*Supplied records*.
━━━━━━━━

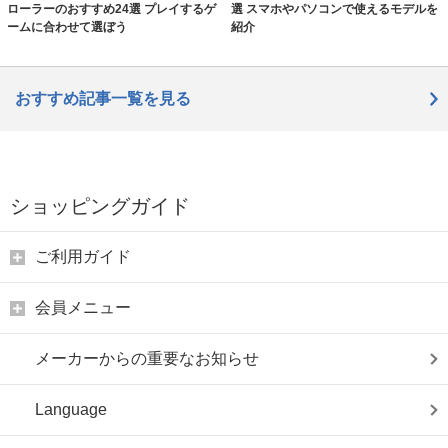
ローラーのおすすめ24選 プレイするゲ
選 スマホやパソコンで使えるモデルを
ームに合わせて選ぼう
紹介
おすすめ記事一覧を見る
ショッピングガイド
ご利用ガイド
会員メニュー
メーカーからの重要なお知らせ
Language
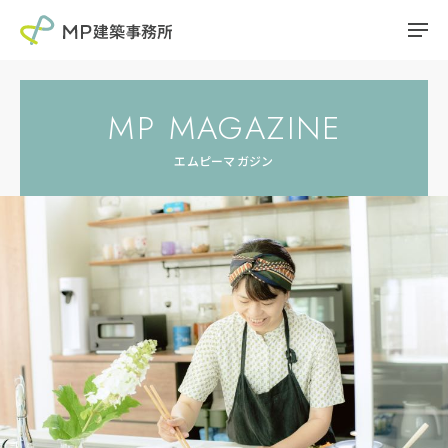
MP MAGAZINE
エムピーマガジン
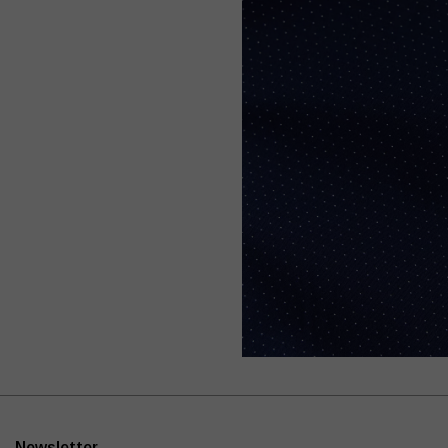
Newsletter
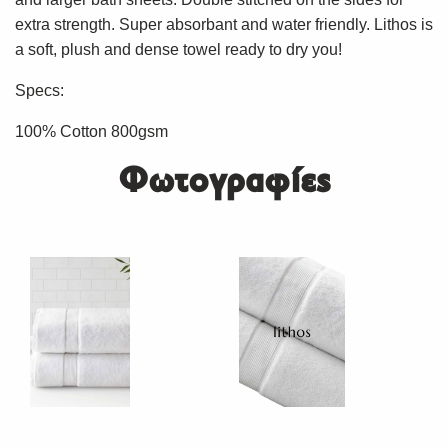
extra strength. Super absorbant and water friendly. Lithos is
a soft, plush and dense towel ready to dry you!
Specs:
100% Cotton 800gsm
Φωτογραφίες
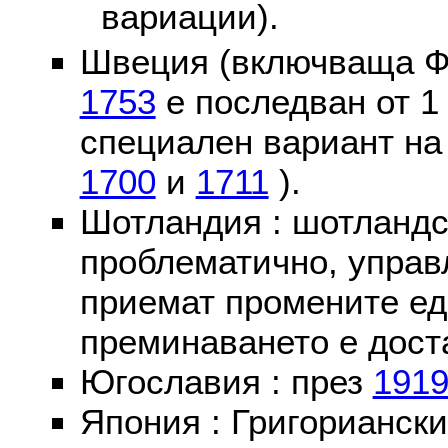
вариации).
Швеция (включваща Ф
1753
е последван от 1
специален вариант на
1700
и
1711
).
Шотландия : шотландс
проблематично, управ
приемат промените ед
преминаването е доста
Югославия : през
191
Япония : Григориански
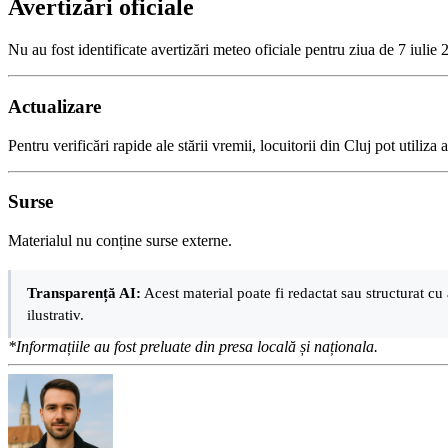
Avertizări oficiale
Nu au fost identificate avertizări meteo oficiale pentru ziua de 7 iuli
Actualizare
Pentru verificări rapide ale stării vremii, locuitorii din Cluj pot utiliz
Surse
Materialul nu conține surse externe.
Transparență AI:
Acest material poate fi redactat sau structurat cu 
ilustrativ.
*Informațiile au fost preluate din presa locală și naționala.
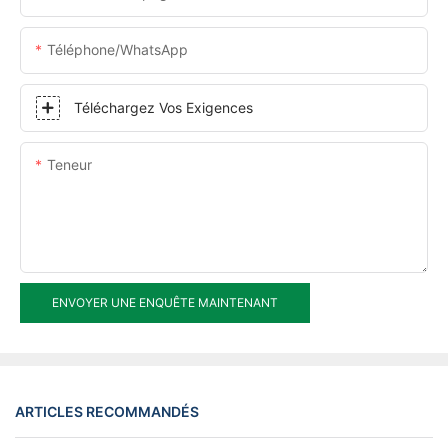
Téléphone/WhatsApp
Téléchargez Vos Exigences
Teneur
ENVOYER UNE ENQUÊTE MAINTENANT
ARTICLES RECOMMANDÉS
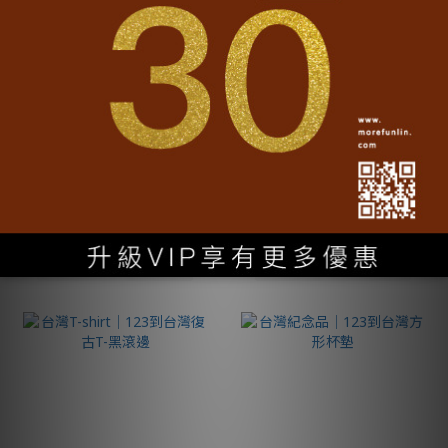
台灣T-shirt│123到台灣造
台灣T-shirt│123到台灣造
型T-灰
型T-白
NT$690
NT$690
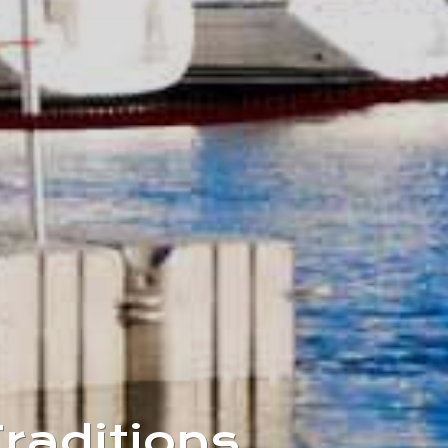
raditions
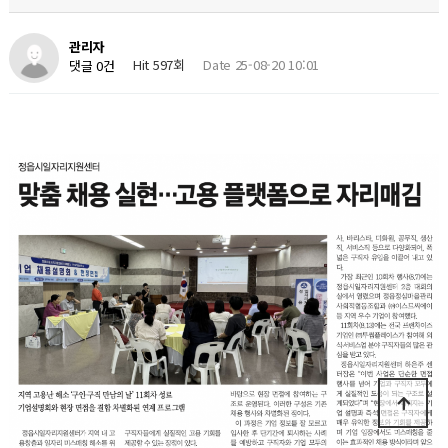
관리자
Hit 597회
Date 25-08-20 10:01
댓글 0건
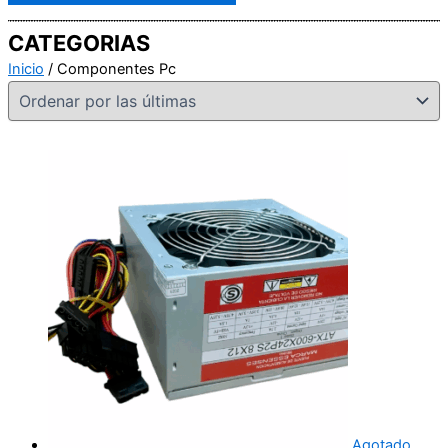
CATEGORIAS
Inicio
/ Componentes Pc
Agotado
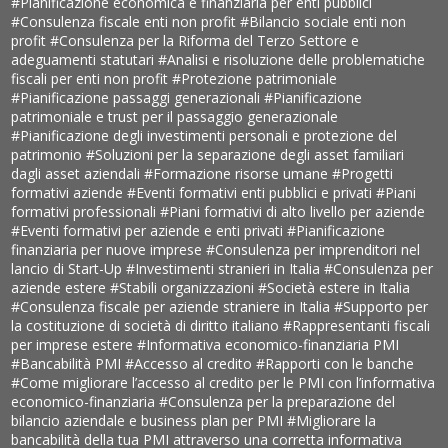
#Pianificazione economica e finanziaria per enti pubblici
#Consulenza fiscale enti non profit
#Bilancio sociale enti non
profit
#Consulenza per la Riforma del Terzo Settore e
adeguamenti statutari
#Analisi e risoluzione delle problematiche
fiscali per enti non profit
#Protezione patrimoniale
#Pianificazione passaggi generazionali
#Pianificazione
patrimoniale e trust per il passaggio generazionale
#Pianificazione degli investimenti personali e protezione del
patrimonio
#Soluzioni per la separazione degli asset familiari
dagli asset aziendali
#Formazione risorse umane
#Progetti
formativi aziende
#Eventi formativi enti pubblici e privati
#Piani
formativi professionali
#Piani formativi di alto livello per aziende
#Eventi formativi per aziende e enti privati
#Pianificazione
finanziaria per nuove imprese
#Consulenza per imprenditori nel
lancio di Start-Up
#Investimenti stranieri in Italia
#Consulenza per
aziende estere
#Stabili organizzazioni
#Società estere in Italia
#Consulenza fiscale per aziende straniere in Italia
#Supporto per
la costituzione di società di diritto italiano
#Rappresentanti fiscali
per imprese estere
#Informativa economico-finanziaria PMI
#Bancabilità PMI
#Accesso al credito
#Rapporti con le banche
#Come migliorare l’accesso al credito per le PMI con l’informativa
economico-finanziaria
#Consulenza per la preparazione del
bilancio aziendale e business plan per PMI
#Migliorare la
bancabilità della tua PMI attraverso una corretta informativa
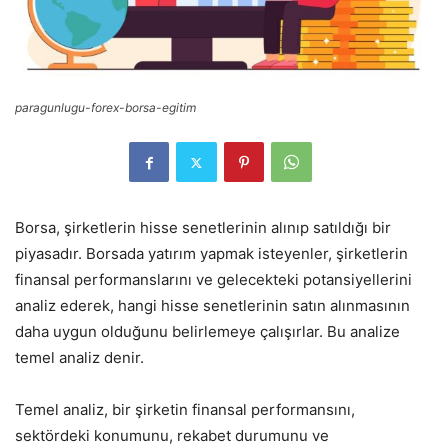
paragunlugu-forex-borsa-egitim
Borsa, şirketlerin hisse senetlerinin alınıp satıldığı bir
piyasadır. Borsada yatırım yapmak isteyenler, şirketlerin
finansal performanslarını ve gelecekteki potansiyellerini
analiz ederek, hangi hisse senetlerinin satın alınmasının
daha uygun olduğunu belirlemeye çalışırlar. Bu analize
temel analiz denir.
Temel analiz, bir şirketin finansal performansını,
sektördeki konumunu, rekabet durumunu ve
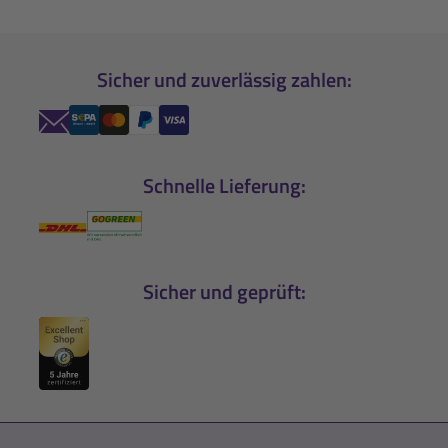
Sicher und zuverlässig zahlen:
Schnelle Lieferung:
Sicher und geprüft:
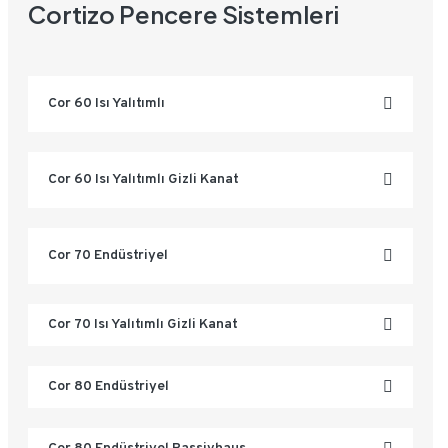
Cortizo Pencere Sistemleri
Cor 60 Isı Yalıtımlı
Cor 60 Isı Yalıtımlı Gizli Kanat
Cor 70 Endüstriyel
Cor 70 Isı Yalıtımlı Gizli Kanat
Cor 80 Endüstriyel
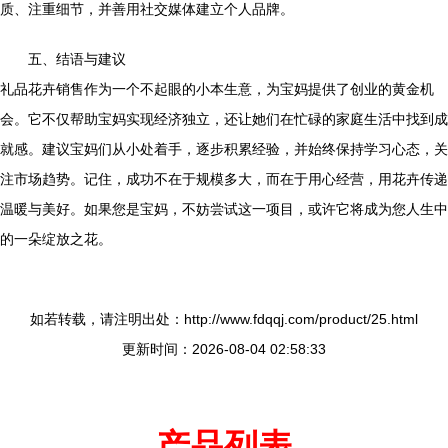
质、注重细节，并善用社交媒体建立个人品牌。
五、结语与建议
礼品花卉销售作为一个不起眼的小本生意，为宝妈提供了创业的黄金机
会。它不仅帮助宝妈实现经济独立，还让她们在忙碌的家庭生活中找到成
就感。建议宝妈们从小处着手，逐步积累经验，并始终保持学习心态，关
注市场趋势。记住，成功不在于规模多大，而在于用心经营，用花卉传递
温暖与美好。如果您是宝妈，不妨尝试这一项目，或许它将成为您人生中
的一朵绽放之花。
如若转载，请注明出处：http://www.fdqqj.com/product/25.html
更新时间：2026-08-04 02:58:33
产品列表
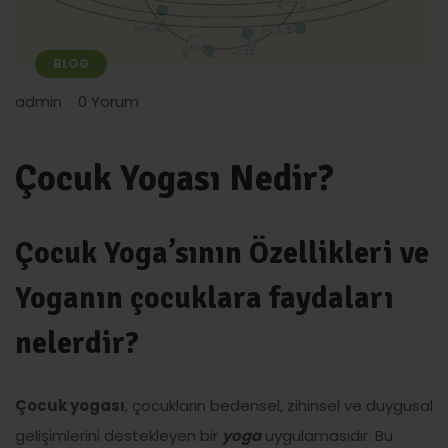
BLOG
admin
0 Yorum
Çocuk Yogası Nedir?
Çocuk Yoga’sının Özellikleri ve
Yoganın çocuklara faydaları
nelerdir?
Çocuk yogası
, çocukların bedensel, zihinsel ve duygusal
gelişimlerini destekleyen bir
yoga
uygulamasıdır. Bu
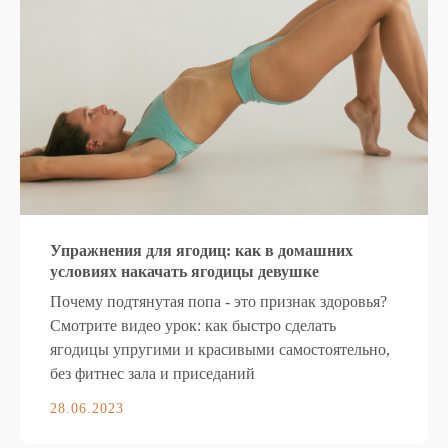
Упражнения для ягодиц: как в домашних
условиях накачать ягодицы девушке
Почему подтянутая попа - это признак здоровья?
Смотрите видео урок: как быстро сделать
ягодицы упругими и красивыми самостоятельно,
без фитнес зала и приседаний
28.06.2023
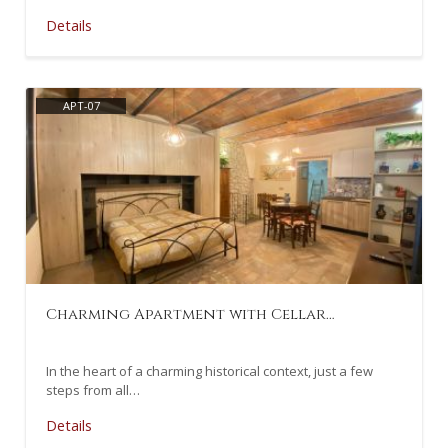
Details
APT-07
Charming Apartment with Cellar…
In the heart of a charming historical context, just a few
steps from all…
Details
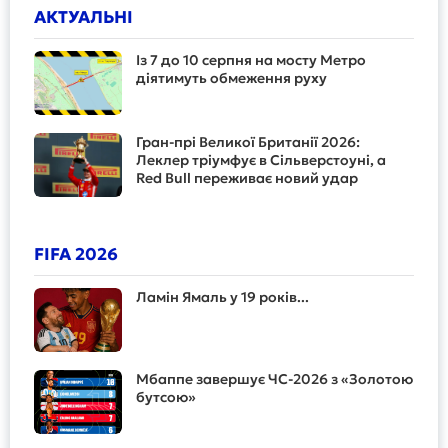
АКТУАЛЬНІ
Із 7 до 10 серпня на мосту Метро
діятимуть обмеження руху
Гран-прі Великої Британії 2026:
Леклер тріумфує в Сільверстоуні, а
Red Bull переживає новий удар
FIFA 2026
Ламін Ямаль у 19 років...
Мбаппе завершує ЧС-2026 з «Золотою
бутсою»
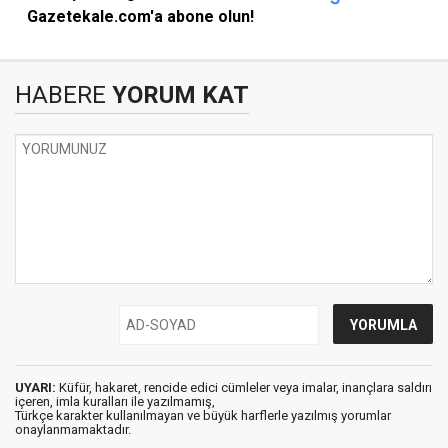
Gazetekale.com'a abone olun!
HABERE
YORUM KAT
UYARI:
Küfür, hakaret, rencide edici cümleler veya imalar, inançlara saldırı
içeren, imla kuralları ile yazılmamış,
Türkçe karakter kullanılmayan ve büyük harflerle yazılmış yorumlar
onaylanmamaktadır.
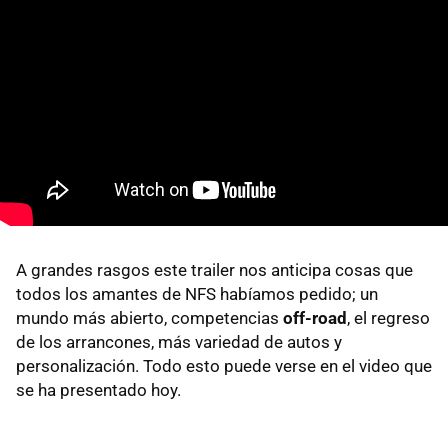
A grandes rasgos este trailer nos anticipa cosas que
todos los amantes de NFS habíamos pedido; un
mundo más abierto, competencias
off-road
, el regreso
de los arrancones, más variedad de autos y
personalización. Todo esto puede verse en el video que
se ha presentado hoy.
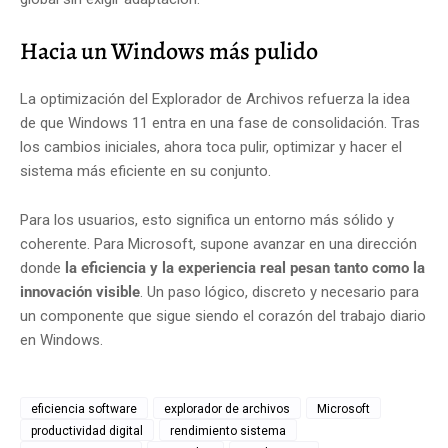
Hacia un Windows más pulido
La optimización del Explorador de Archivos refuerza la idea
de que Windows 11 entra en una fase de consolidación. Tras
los cambios iniciales, ahora toca pulir, optimizar y hacer el
sistema más eficiente en su conjunto.
Para los usuarios, esto significa un entorno más sólido y
coherente. Para Microsoft, supone avanzar en una dirección
donde
la eficiencia y la experiencia real pesan tanto como la
innovación visible
. Un paso lógico, discreto y necesario para
un componente que sigue siendo el corazón del trabajo diario
en Windows.
eficiencia software
explorador de archivos
Microsoft
productividad digital
rendimiento sistema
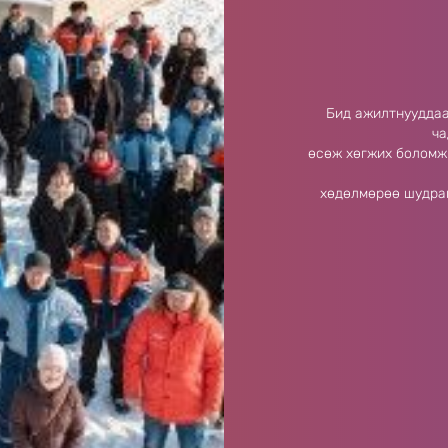
Бид ажилтнууддаа
ча
өсөж хөгжих боломж
хөдөлмөрөө шудраг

━━━━━━━━

*Exercise brief*. Whenever the word "Consulenza" occurs in a line of the listing above, return that line.

*Your solution*.
#Consulenza fiscale enti non profit
#Consulenza per la Riforma del Terzo Settore e
#Consulenza per imprenditori nel
#Consulenza per
#Consulenza fiscale per aziende straniere in Italia
#Consulenza per la preparazione del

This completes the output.